Saying ‘Grace’ at mealtime was always a family habit. It was mostly said from the head of the household and as we grew older, my brother and I were required to come up with something. Like our nightly prayers before sleep, we kept it as short as possible.
On Thursday, family and friends will all get around the table full of abundance and before gorging be asked to say ‘Grace’.
Some will sit quietly, hold their hands together, close their eyes and bow their heads while the person who is going to carve the bird will pontificate on the meanings of this holiday and the wonders of having family around to celebrate. This speech can go well beyond the day and become a family yearly scrapbook of those present and those who couldn’t make it. Some will stand and hold each other’s hands and the request for each to give ‘thanks’ for their life. Meanwhile the gravy is solidifying and the turkey is getting cold.
The idea of blessing those who brought you this meal is fine but hard to do when you pop open the microwave or unwrap a paper wrapper or wait for the delivery. There are a lot of people, legal or illegal, who pick and ship and wrap and cook and ultimately prepare and present our food.
I suggest a prayer that may sum up our desire for a day with hopes that mashed potatoes won’t be thrown over political discussions or how to revive the drunken relatives to get them back home so you won’t have to deal with them in the morning.
“Dear Lord God Almighty please blesses the bounty here before us. Bless the tomatoes grown from the backyard garden and sliced with only minor accidents to present such a wonder on a plate of lettuce picked in California by people who are just here to pick our food and not reap the reward of their efforts. Bless the Brussels’ sprouts that no one will eat along with the yams and the cranberry sauce, the seven plates of string bean casseroles and the creamy buttery potatoes mashed by hand as a game for the children that is just one of our starches with our baked rolls and finely seasoned stuffing making our elastic pants essential holiday wear.
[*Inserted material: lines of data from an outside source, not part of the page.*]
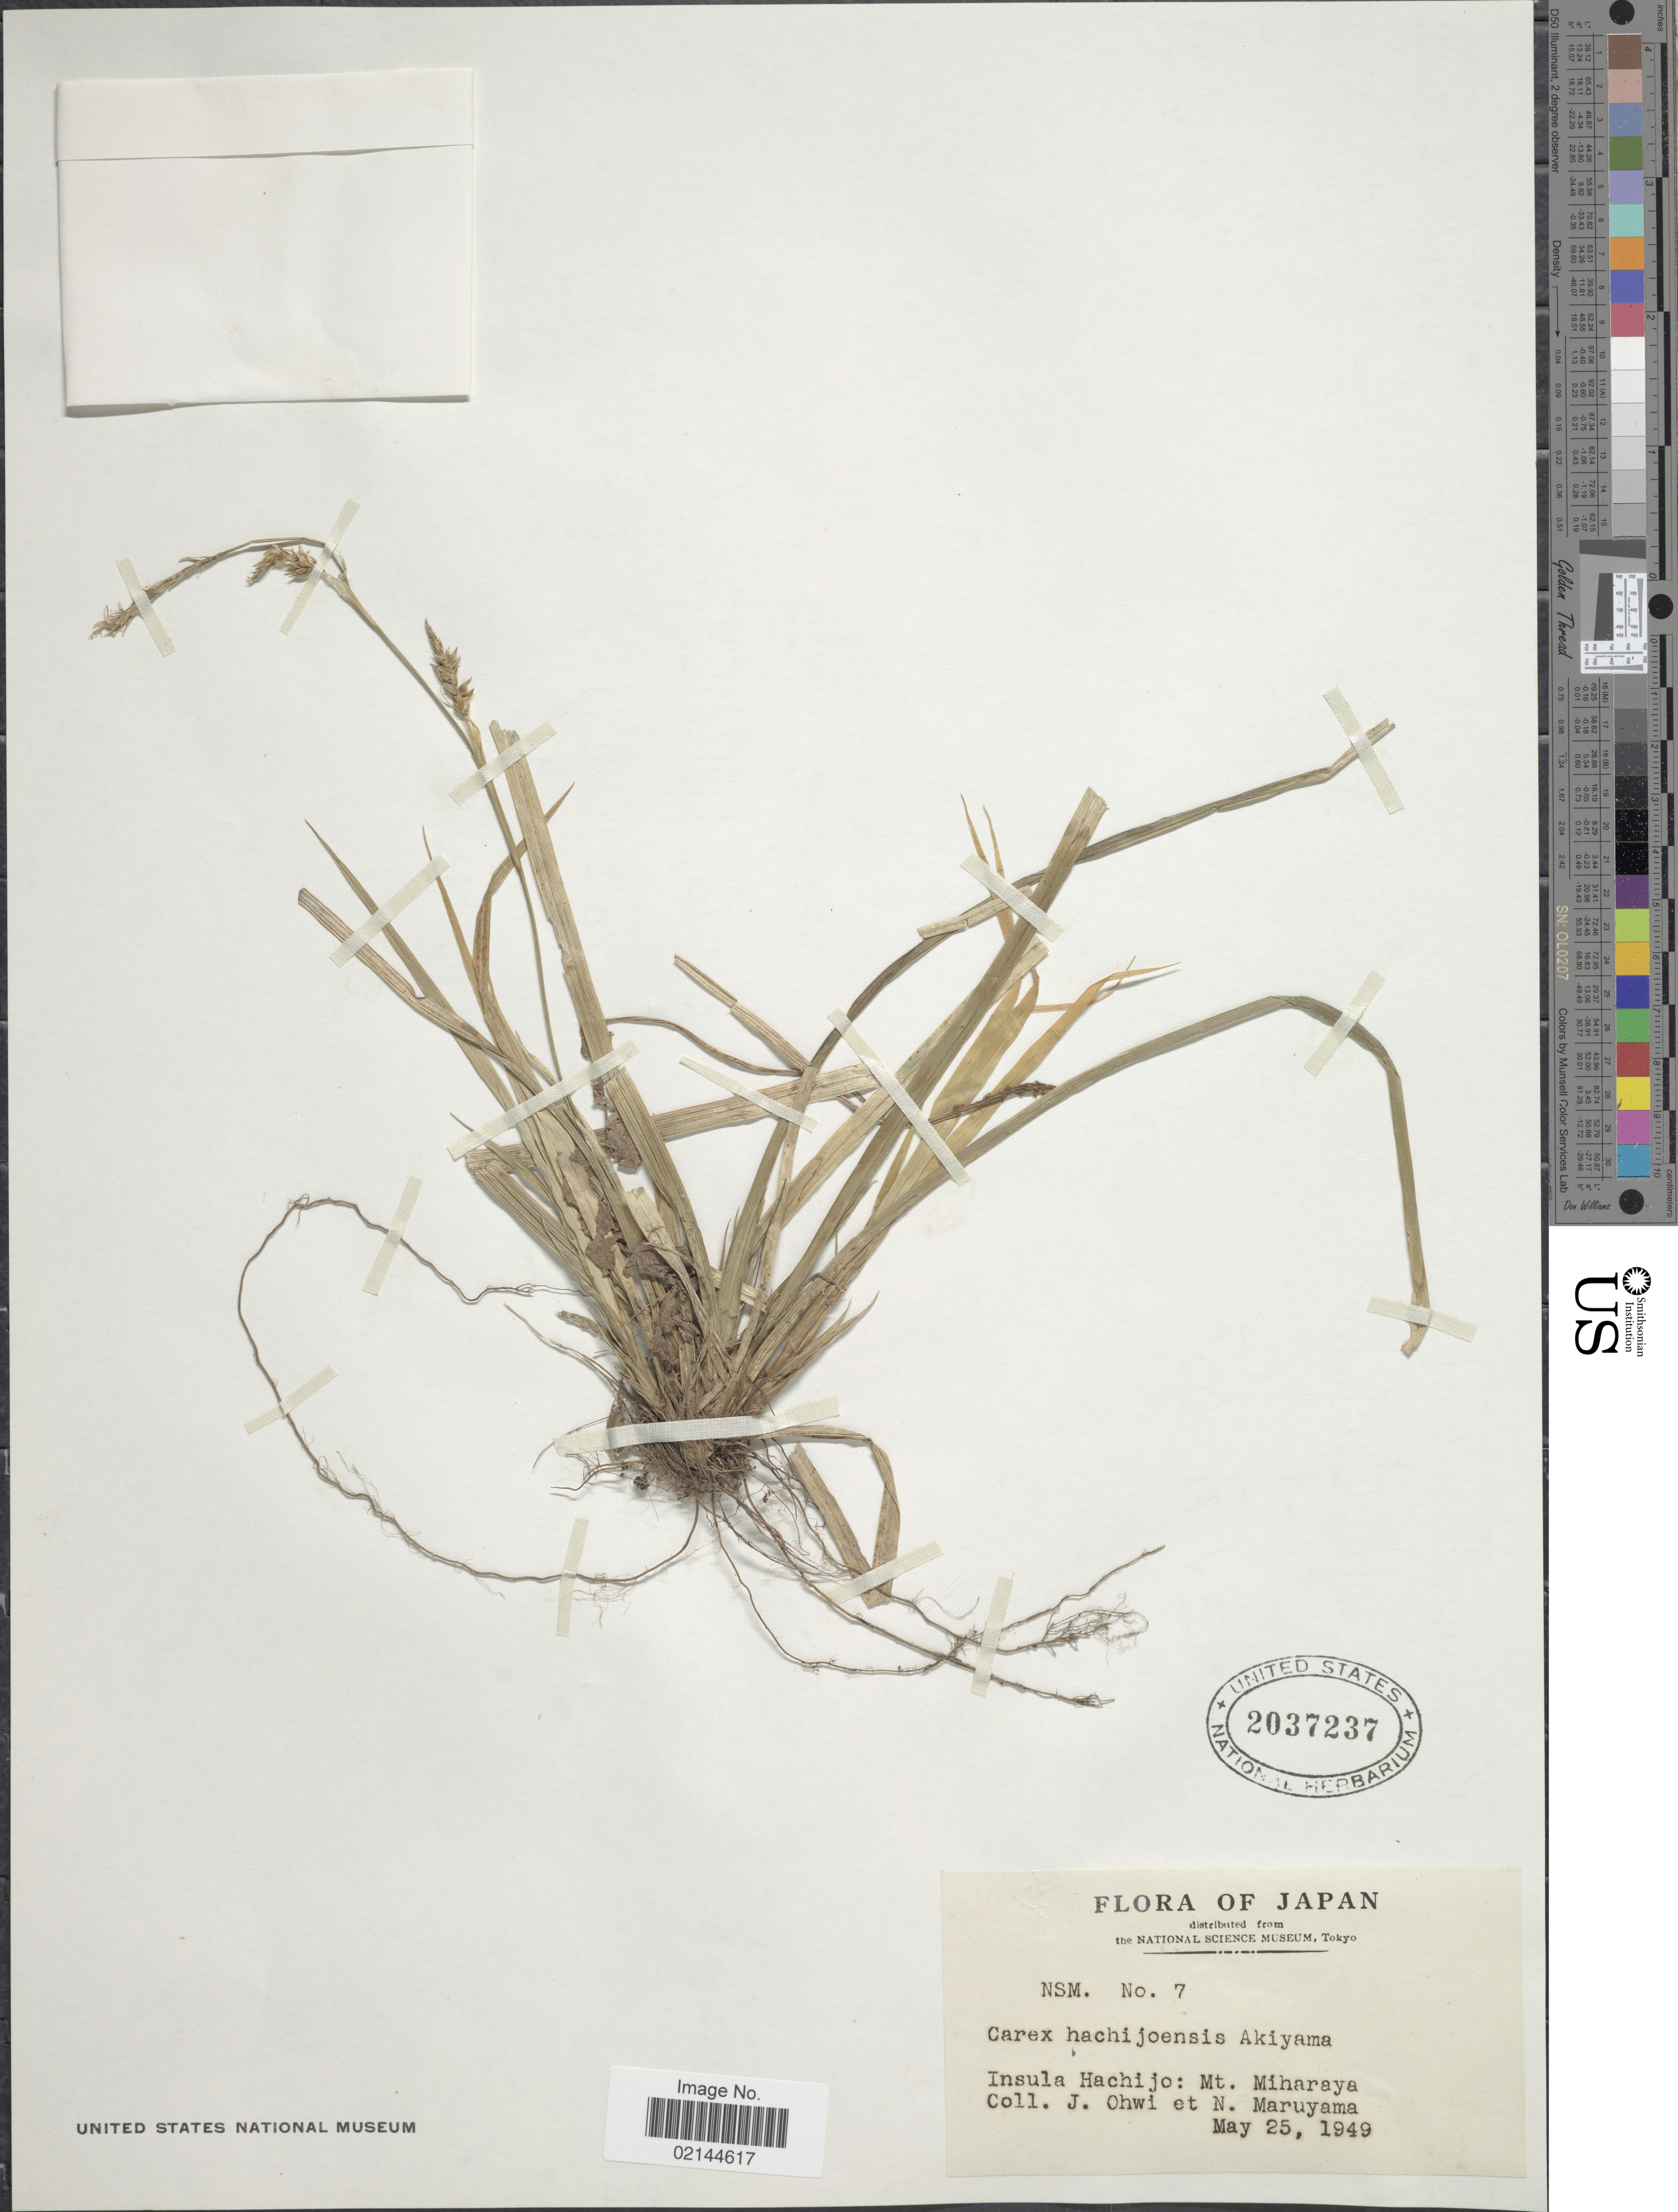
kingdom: Plantae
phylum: Tracheophyta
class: Liliopsida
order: Poales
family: Cyperaceae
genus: Carex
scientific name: Carex hachijoensis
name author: Akiyama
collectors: J. Ohwi & N. Maruyama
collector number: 7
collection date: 1949-05-25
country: Japan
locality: Insula Hachijo: Mt. Miharaya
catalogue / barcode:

Bless the health of all the people surrounding this table with hopes they do not have a heart attack or need a Heimlich maneuver to get through this meal.
Please bless Grandma Nana who secretly passed down her special recipe for the pumpkin pie that never tasted as good as when she was here.
Bless the children sitting at the small table in the other room watching their electronic devices to nourish their road to obesity.
A special blessing for mother who spent hours in the sweltering kitchen drinking spiked coffee and smoking cigarettes while the others of us were singing and having fun telling stories and watching football while depleting the stocks from the bar. May she please not poison us all for our lack of civility?
And forgive me Father for my sin of gluttony is about to begin. Amen. Let’s eat!”
At Puppywoods, it is a little simpler.